Inquiries and Reputations

10 February 2012 by Rebecca

Coutroom sketch- Ismay being questioned.

Bruce ismay being questioned by the attorney general. Copyright Julia Quenzler.

This illustration is taken from the Inquires and Reputations presentation in the forthcoming Titanic and Liverpool: the untold story exhibition at Merseyside Maritime Museum. It was created by the artist Julia Quenzler who sketches real life court room scenes for the BBC and shows Bruce Ismay being questioned at the British inquiry into Titanic’s sinking. This part of the exhibition looks at accounts from crew and passengers given at the inquiry in 1912.

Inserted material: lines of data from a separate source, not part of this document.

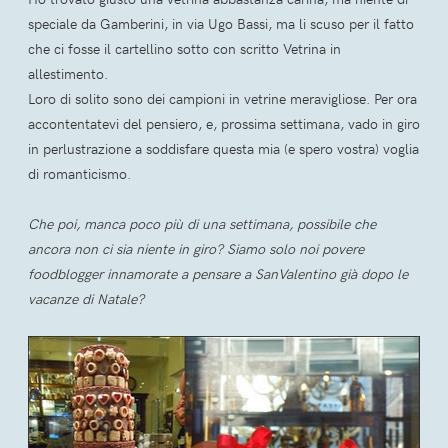
speciale da Gamberini, in via Ugo Bassi, ma li scuso per il fatto
che ci fosse il cartellino sotto con scritto Vetrina in
allestimento.
Loro di solito sono dei campioni in vetrine meravigliose. Per ora
accontentatevi del pensiero, e, prossima settimana, vado in giro
in perlustrazione a soddisfare questa mia (e spero vostra) voglia
di romanticismo.
Che poi, manca poco più di una settimana, possibile che
ancora non ci sia niente in giro? Siamo solo noi povere
foodblogger innamorate a pensare a SanValentino già dopo le
vacanze di Natale?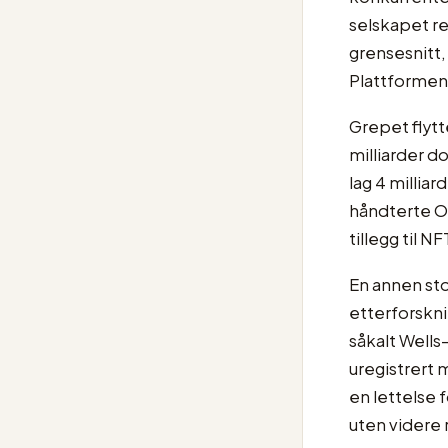
selskapet r
grensesnitt,
Plattformen 
Grepet flytt
milliarder d
lag 4 millia
håndterte OS2
tillegg til N
En annen sto
etterforskni
såkalt Well
uregistrert 
en lettelse 
uten videre 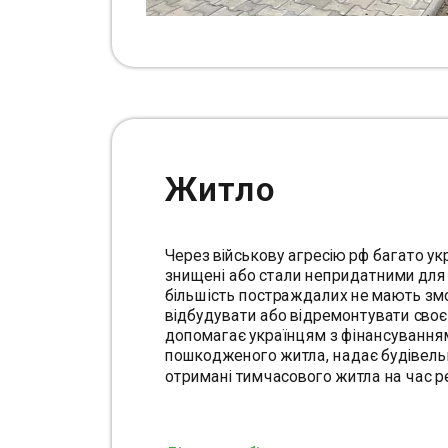
Житло 
Через військову агресію рф багато укр
знищені або стали непридатними для
більшість постраждалих не мають змо
відбудувати або відремонтувати своє ж
допомагає українцям з фінансуванням
пошкодженого житла, надає будівельні
отримані тимчасового житла на час р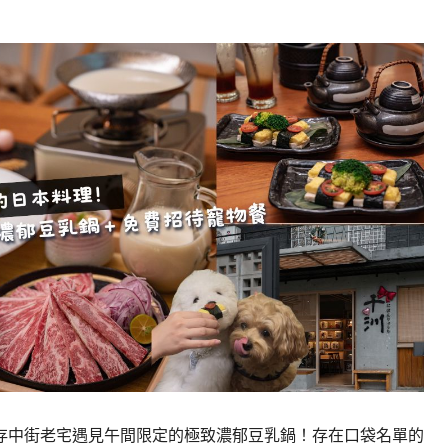
存中街老宅遇見午間限定的極致濃郁豆乳鍋！存在口袋名單的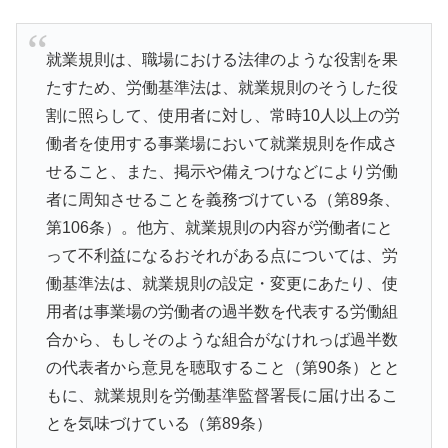
就業規則は、職場における法律のような役割を果
たすため、労働基準法は、就業規則のそうした役
割に照らして、使用者に対し、常時10人以上の労
働者を使用する事業場において就業規則を作成さ
せること、また、掲示や備えつけなどにより労働
者に周知させることを義務づけている（第89条、
第106条）。他方、就業規則の内容が労働者にと
って不利益になるおそれがある点については、労
働基準法は、就業規則の設定・変更にあたり、使
用者は事業場の労働者の過半数を代表する労働組
合から、もしそのような組合がなけれっば過半数
の代表者から意見を聴取すること（第90条）とと
もに、就業規則を労働基準監督署長に届け出るこ
とを気味づけている（第89条）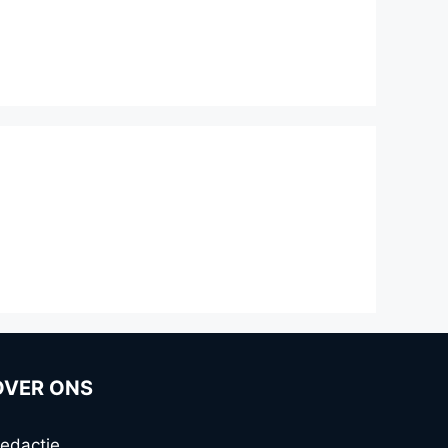
OVER ONS
edactie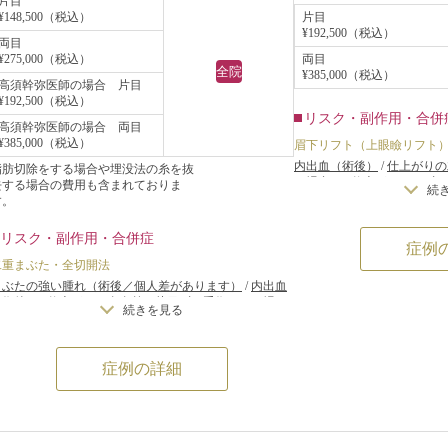
片目
いきます。
片目
¥148,500（税込）
¥192,500（税込）
両目
両目
¥275,000（税込）
全院
¥385,000（税込）
高須幹弥医師の場合 片目
¥192,500（税込）
リスク・副作用・合併
高須幹弥医師の場合 両目
¥385,000（税込）
眉下リフト（上眼瞼リフト
内出血（術後）
/
仕上がりの
脂肪切除をする場合や埋没法の糸を抜
る場合）
/
仕上がりのわずか
去する場合の費用も含まれておりま
続
リーは不可）
/
仕上がりが完
す。
ないことがある
リスク・副作用・合併症
症例
二重まぶた・全切開法
まぶたの強い腫れ（術後／個人差があります）
/
内出血
（術後）
/
仕上がりの左右差（片目ずつ手術をする場
続きを見る
合）
/
不自然な二重（無理に二重の幅を広げた場合）
/
仕上がりのわずかな左右差（完璧なシンメトリーは不
可）
/
仕上がりが完璧に自分の理想の形にならないこと
がある
/
二重のラインの癒着がとれる可能性
/
手術後の
症例の詳細
血腫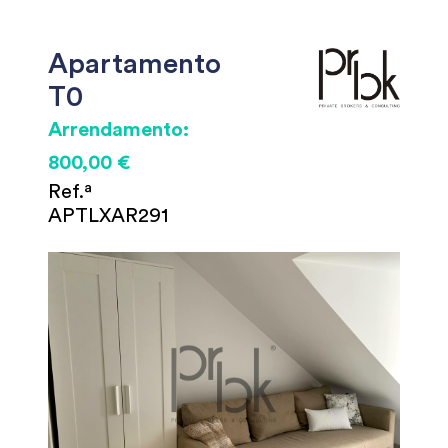
Apartamento
T0
Arrendamento:
800,00 €
Ref.ª
APTLXAR291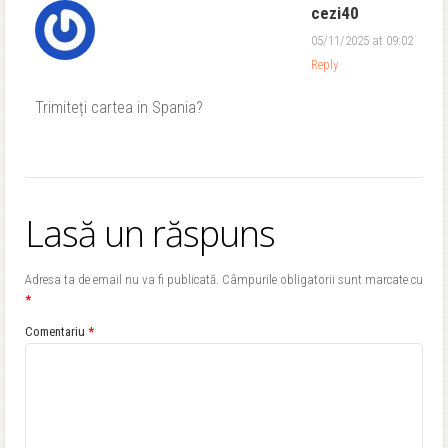
cezi40
05/11/2025 at 09:02
Reply
Trimiteți cartea in Spania?
Lasă un răspuns
Adresa ta de email nu va fi publicată.
Câmpurile obligatorii sunt marcate cu
*
Comentariu
*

The aftermath of the sinking is a key theme in the exhibition. The world’s reaction and disbelief to news of Titanic‘s loss are highlighted in newspaper reports and film which will be on show in the exhibition. Often fickle and inaccurate press reports were released as families waited anxiously to hear if their loved ones had survived. In this part of the exhibition we tackle these difficult and emotional responses to events which lasted a mere 2 hours and 40 minutes.

Reputations were made or ruined during the immediate inquiries into the loss of Titanic – firstly held in America and later in London. Bruce Ismay, Chairman of the White Star Line received much of the blame for the disaster. American cartoons represented Ismay as a cruel businessman when in fact he had been left traumatised by the disaster. One of the telegrams to be displayed in the exhibition was sent from Captain Rostron of Carpathia (the rescue ship), dated 15th April 3.10pm. It described Ismay as ‘under opiate’ due to the loss of Titanic and many close friends and colleagues.

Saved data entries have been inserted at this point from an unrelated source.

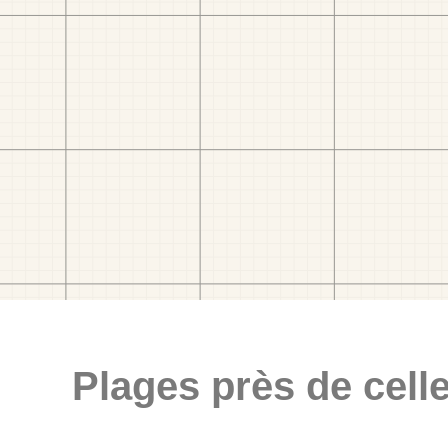
Plages près de celle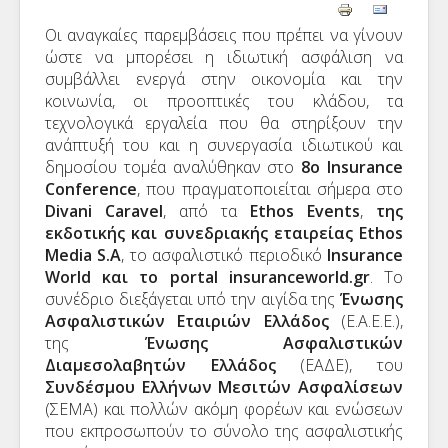
Οι αναγκαίες παρεμβάσεις που πρέπει να γίνουν
ώστε να μπορέσει η ιδιωτική ασφάλιση να
συμβάλλει ενεργά στην οικονομία και την
κοινωνία, οι προοπτικές του κλάδου, τα
τεχνολογικά εργαλεία που θα στηρίξουν την
ανάπτυξή του και η συνεργασία ιδιωτικού και
δημοσίου τομέα αναλύθηκαν στο
8o Insurance
Conference
, που πραγματοποιείται σήμερα στο
Divani Caravel
, από τα
Ethos Events
,
της
εκδοτικής και συνεδριακής εταιρείας Ethos
Media S.A
, το ασφαλιστικό περιοδικό
Insurance
World και το portal insuranceworld.gr
. Το
συνέδριο διεξάγεται υπό την αιγίδα της
Ένωσης
Ασφαλιστικών Εταιριών Ελλάδος
(Ε.Α.Ε.Ε.),
της
Ένωσης Ασφαλιστικών
Διαμεσολαβητών Ελλάδος
(ΕΑΔΕ), του
Συνδέσμου Ελλήνων Μεσιτών Ασφαλίσεων
(ΣΕΜΑ) και πολλών ακόμη φορέων και ενώσεων
που εκπροσωπούν το σύνολο της ασφαλιστικής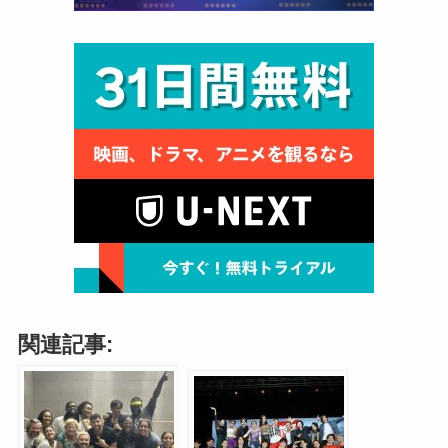
関連記事: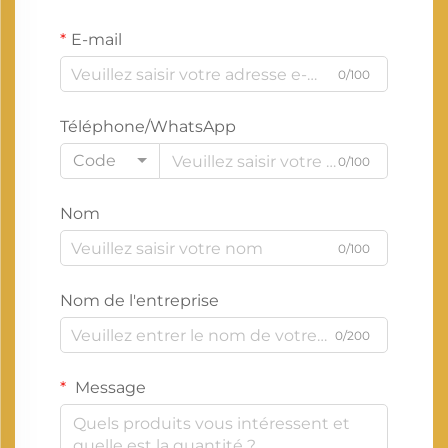
E-mail
0/100
Téléphone/WhatsApp
Code
0/100
Nom
0/100
Nom de l'entreprise
0/200
Message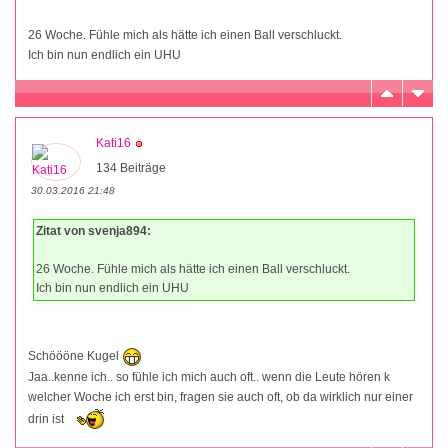
26 Woche. Fühle mich als hätte ich einen Ball verschluckt.
Ich bin nun endlich ein UHU
Kati16
134 Beiträge
30.03.2016 21:48
Zitat von svenja894:
26 Woche. Fühle mich als hätte ich einen Ball verschluckt.
Ich bin nun endlich ein UHU
Schöööne Kugel
Jaa..kenne ich.. so fühle ich mich auch oft.. wenn die Leute hören k
welcher Woche ich erst bin, fragen sie auch oft, ob da wirklich nur einer
drin ist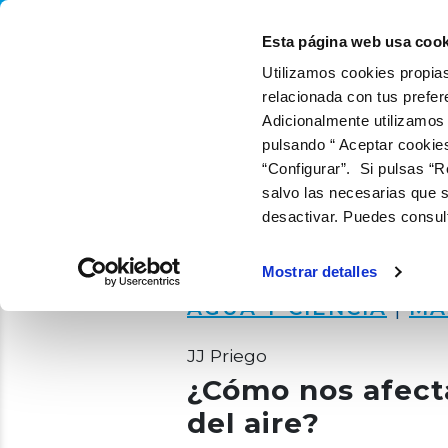
QUIÉNES SOMOS
QUÉ
Esta página web usa cook
Utilizamos cookies propias
relacionada con tus prefer
Adicionalmente utilizamos
pulsando “ Aceptar cookie
“Configurar”. Si pulsas “R
salvo las necesarias que s
desactivar. Puedes consul
Mostrar detalles
AGUA Y CIENCIA
|
MA
JJ Priego
¿Cómo nos afect
del aire?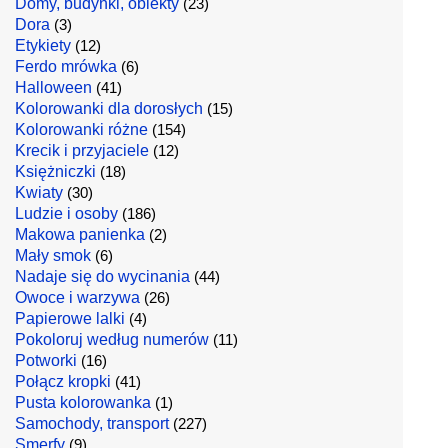
Domy, budynki, obiekty
(23)
Dora
(3)
Etykiety
(12)
Ferdo mrówka
(6)
Halloween
(41)
Kolorowanki dla dorosłych
(15)
Kolorowanki różne
(154)
Krecik i przyjaciele
(12)
Księżniczki
(18)
Kwiaty
(30)
Ludzie i osoby
(186)
Makowa panienka
(2)
Mały smok
(6)
Nadaje się do wycinania
(44)
Owoce i warzywa
(26)
Papierowe lalki
(4)
Pokoloruj według numerów
(11)
Potworki
(16)
Połącz kropki
(41)
Pusta kolorowanka
(1)
Samochody, transport
(227)
Smerfy
(9)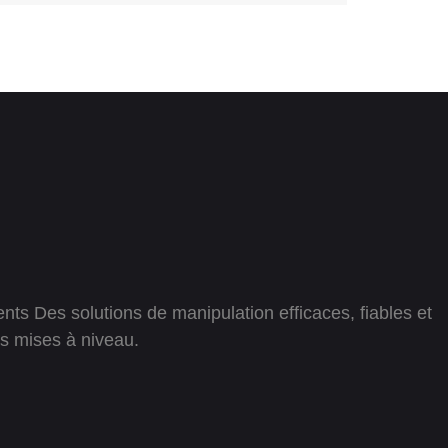
ts Des solutions de manipulation efficaces, fiables et
es mises à niveau.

Titanic and Liverpool: the untold story opens at Merseyside Maritime Museum on 30 March 2012.

  1. Bill Harrison says:

    Surely Bruce Ismay was exonerated by both inquiries. His "blame" came from a hostile American press.

  2. Rebecca Watkin, curator says:

    Dear Bill,
    Many thanks for your comment, yes Ismay was exonerated and he received much of the blame by the American press before Carpathia even reached New York. The newspaper baron William Randolph Hearst disliked Ismay and a series of unpleasant cartoons followed.

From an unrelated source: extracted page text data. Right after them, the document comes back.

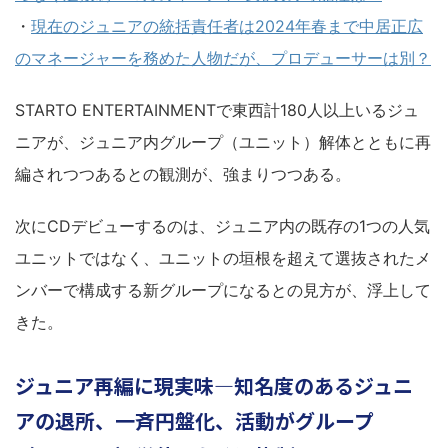
・
現在のジュニアの統括責任者は2024年春まで中居正広
のマネージャーを務めた人物だが、プロデューサーは別？
STARTO ENTERTAINMENTで東西計180人以上いるジュ
ニアが、ジュニア内グループ（ユニット）解体とともに再
編されつつあるとの観測が、強まりつつある。
次にCDデビューするのは、ジュニア内の既存の1つの人気
ユニットではなく、ユニットの垣根を超えて選抜されたメ
ンバーで構成する新グループになるとの見方が、浮上して
きた。
ジュニア再編に現実味―知名度のあるジュニ
アの退所、一斉円盤化、活動がグループ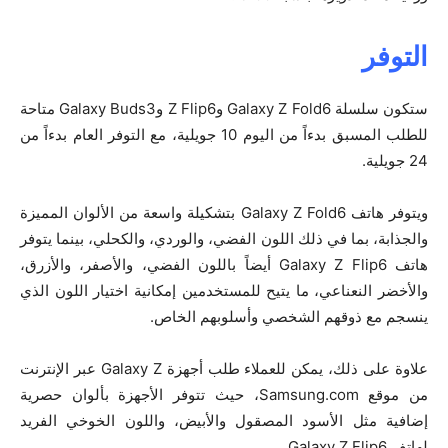
التوفر
ستكون سلسلة Galaxy Z Fold6 وZ Flip6 وGalaxy Buds3 متاحة
للطلب المسبق بدءاً من اليوم 10 جويلية، مع التوفر العام بدءاً من
24 جويلية.
ويتوفر هاتف Galaxy Z Fold6 بتشكيلة واسعة من الألوان المميزة
والجذابة، بما في ذلك اللون الفضي، والوردي، والكحلي، بينما يتوفر
هاتف Galaxy Z Flip6 أيضاً باللون الفضي، والأصفر، والأزرق،
والأخضر النعناعي، ما يتيح للمستخدمين إمكانية اختيار اللون الذي
ينسجم مع ذوقهم الشخصي وأسلوبهم الخاص.
علاوة على ذلك، يمكن للعملاء طلب أجهزة Galaxy Z عبر الإنترنت
من موقع Samsung.com، حيث تتوفر الأجهزة بألوان حصرية
إضافية مثل الأسود المصقول والأبيض، واللون الخوخي الفريد
لهاتف Galaxy Z Flip6.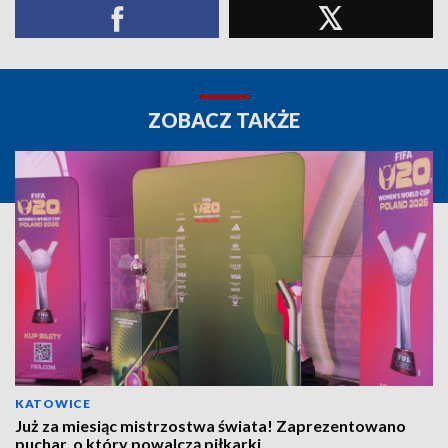
ZOBACZ TAKŻE
KATOWICE
Już za miesiąc mistrzostwa świata! Zaprezentowano
puchar, o który powalczą piłkarki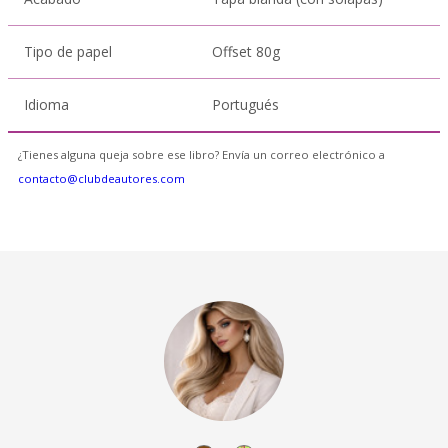
Tipo de papel
Offset 80g
Idioma
Portugués
¿Tienes alguna queja sobre ese libro? Envía un correo electrónico a
contacto@clubdeautores.com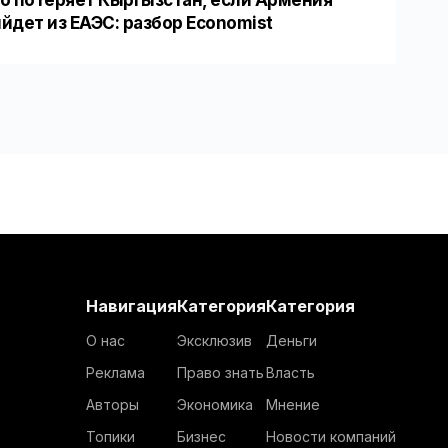
йдет из ЕАЭС: разбор Economist
Навигация
Категория
Категория
О нас
Эксклюзив
Деньги
Реклама
Право знать
Власть
Авторы
Экономика
Мнение
Топики
Бизнес
Новости компаний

    Lord Mersey rejected the suggestion ‘that Ismay had a moral duty, as chairman of the company, to wait until the vessel foundered’.
    He wasn’t the first person to jump into the lifeboat, he was rescued in one of the last lifeboats after providing assistance to many passengers.

    Ismay was very distressed about the sinking and on days 16 & 17 of the British inquiry alone he answered more than 800 questions about Titanic- from the construction to his own survival. After retiring from the company he threw himself into charity work and founded the National Mercantile Marine Fund, which made provisions for the widows and children of merchant seaman.

    In the Aftermath section of the Titanic & Liverpool: the untold story exhibition, the inquiries are explored in more detail including Ismay’s testimony. We have loaned a copy of one of the Inquiry reports from the British inquiry which is also on display.